Are Windows users, not by choice, the worst polluters of the planet relative to GNU/Linux? Well, not intentionally but the lifecycle of a machine running Windows must be shorter than that of a conscientious Linux user who can prevent that old 400MHZ Celeron PC with 128MBs of memory gathering dust in the corner from heading for the scrapheap. He or she can use it to try out new live CDs, especially the ones specifically designed for low spec machines. Damn Small Linux (DSL), Puppy Linux and Feather Linux spring to mind. The chances are that if you can’t run one of them on your oldest computer then it has passed into the pages of digital history. RIP! There’s a brilliant account by Howard Fosdick of digital CPR on an very old Thinkpad laptop which exemplifies this.

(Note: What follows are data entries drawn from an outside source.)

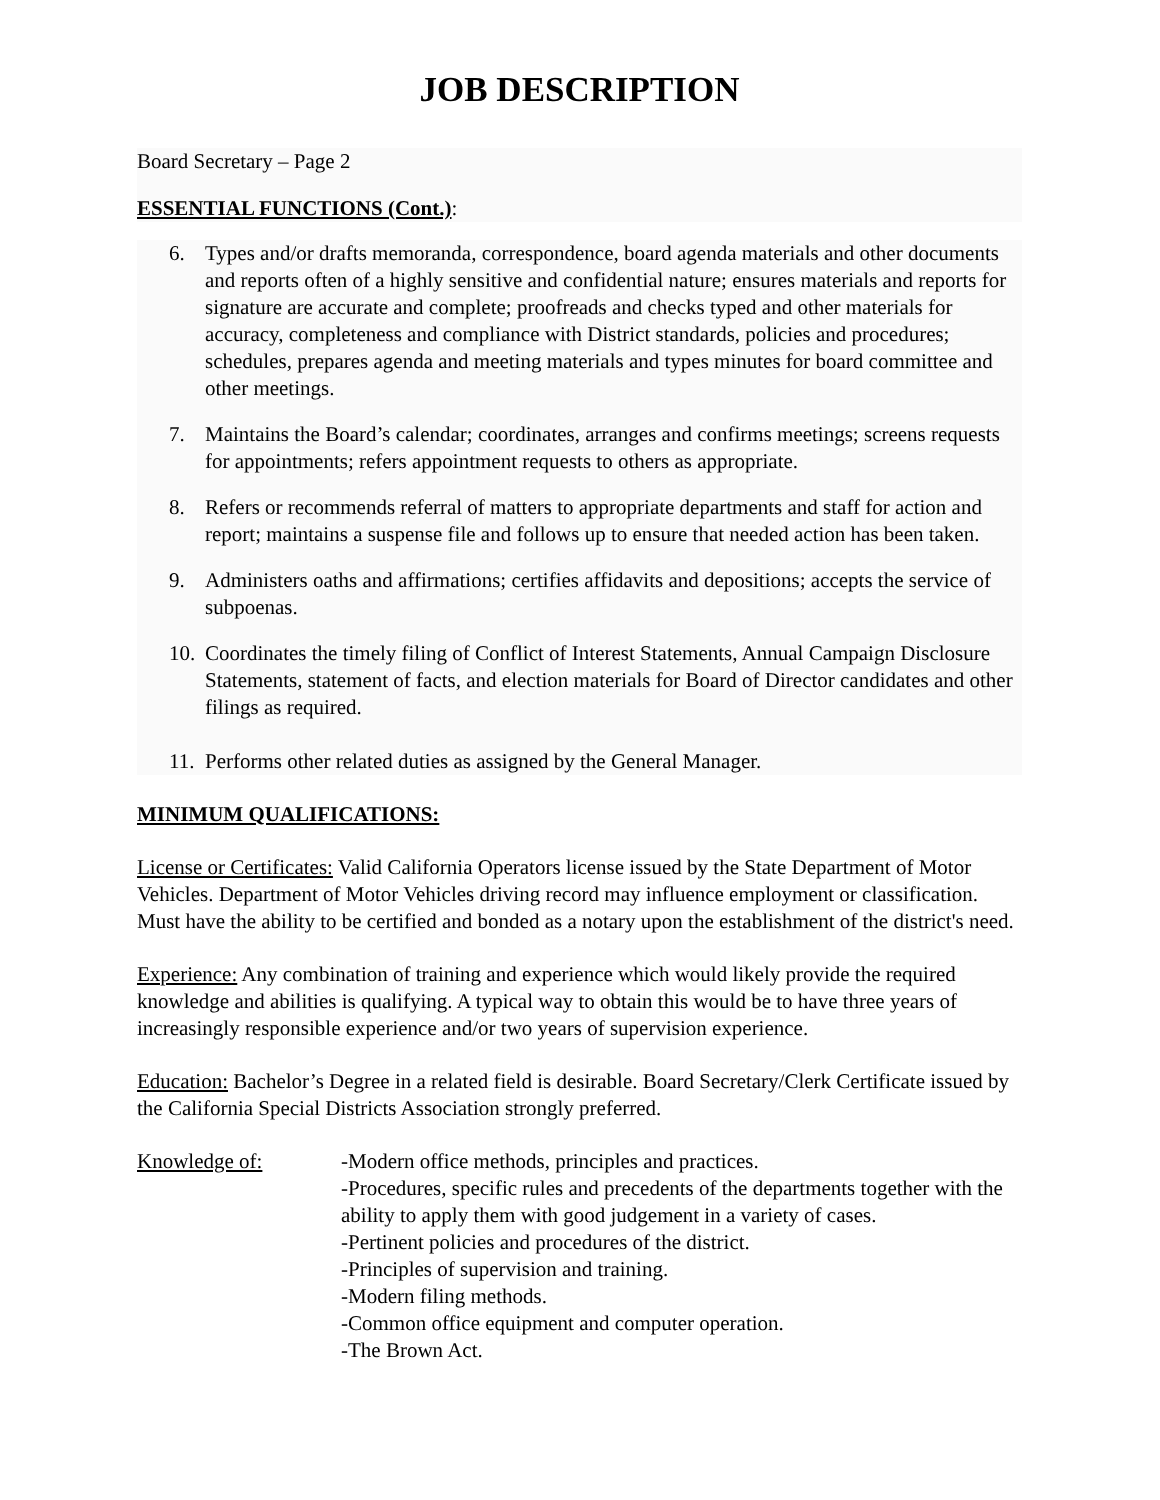JOB DESCRIPTION
Board Secretary – Page 2
ESSENTIAL FUNCTIONS (Cont.):
6. Types and/or drafts memoranda, correspondence, board agenda materials and other documents and reports often of a highly sensitive and confidential nature; ensures materials and reports for signature are accurate and complete; proofreads and checks typed and other materials for accuracy, completeness and compliance with District standards, policies and procedures; schedules, prepares agenda and meeting materials and types minutes for board committee and other meetings.
7. Maintains the Board’s calendar; coordinates, arranges and confirms meetings; screens requests for appointments; refers appointment requests to others as appropriate.
8. Refers or recommends referral of matters to appropriate departments and staff for action and report; maintains a suspense file and follows up to ensure that needed action has been taken.
9. Administers oaths and affirmations; certifies affidavits and depositions; accepts the service of subpoenas.
10. Coordinates the timely filing of Conflict of Interest Statements, Annual Campaign Disclosure Statements, statement of facts, and election materials for Board of Director candidates and other filings as required.
11. Performs other related duties as assigned by the General Manager.
MINIMUM QUALIFICATIONS:
License or Certificates: Valid California Operators license issued by the State Department of Motor Vehicles. Department of Motor Vehicles driving record may influence employment or classification. Must have the ability to be certified and bonded as a notary upon the establishment of the district's need.
Experience: Any combination of training and experience which would likely provide the required knowledge and abilities is qualifying. A typical way to obtain this would be to have three years of increasingly responsible experience and/or two years of supervision experience.
Education: Bachelor’s Degree in a related field is desirable. Board Secretary/Clerk Certificate issued by the California Special Districts Association strongly preferred.
Knowledge of: -Modern office methods, principles and practices.
-Procedures, specific rules and precedents of the departments together with the ability to apply them with good judgement in a variety of cases.
-Pertinent policies and procedures of the district.
-Principles of supervision and training.
-Modern filing methods.
-Common office equipment and computer operation.
-The Brown Act.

What if you don’t like the windows managers or the software selection these parred down distros offer? No problem. If you are willing to invest in a learning curve you can remaster your live CD to include/exclude all the features you don’t want from software to services. If this is not enough, you can always recycle an old PC as a non-graphical server on an internal network or a dedicated hardware firewall, which will require few processor or memory overheads, or use it as a base for learning about the innards of Unix (recompile that Kernel, build that RPM package you always promised yourself you would). Should you still decide to dispose of that old PC, the Linux community can help out here too.

There are many organisations and Linux Users’ Groups (LUGs) around the world that will not only save your computer from a premature trip to the dump or a recycling plant in the developing world but will use it to train people to build machines and install a version of GNU/Linux on them. Not only will users get a cheap computer and an introduction to the benefits and advantages of GNU/Linux, they will have done their part—albeit a small part—for planet Earth.

The Chinese have a saying: the journey of a thousand miles begins with the first step. Reusing a puffing and wheezing old computer by installing a minimal GNU/Linux distro and staving off the day when it trudges forlornly to the scrapheap is at least a baby step in the right direction.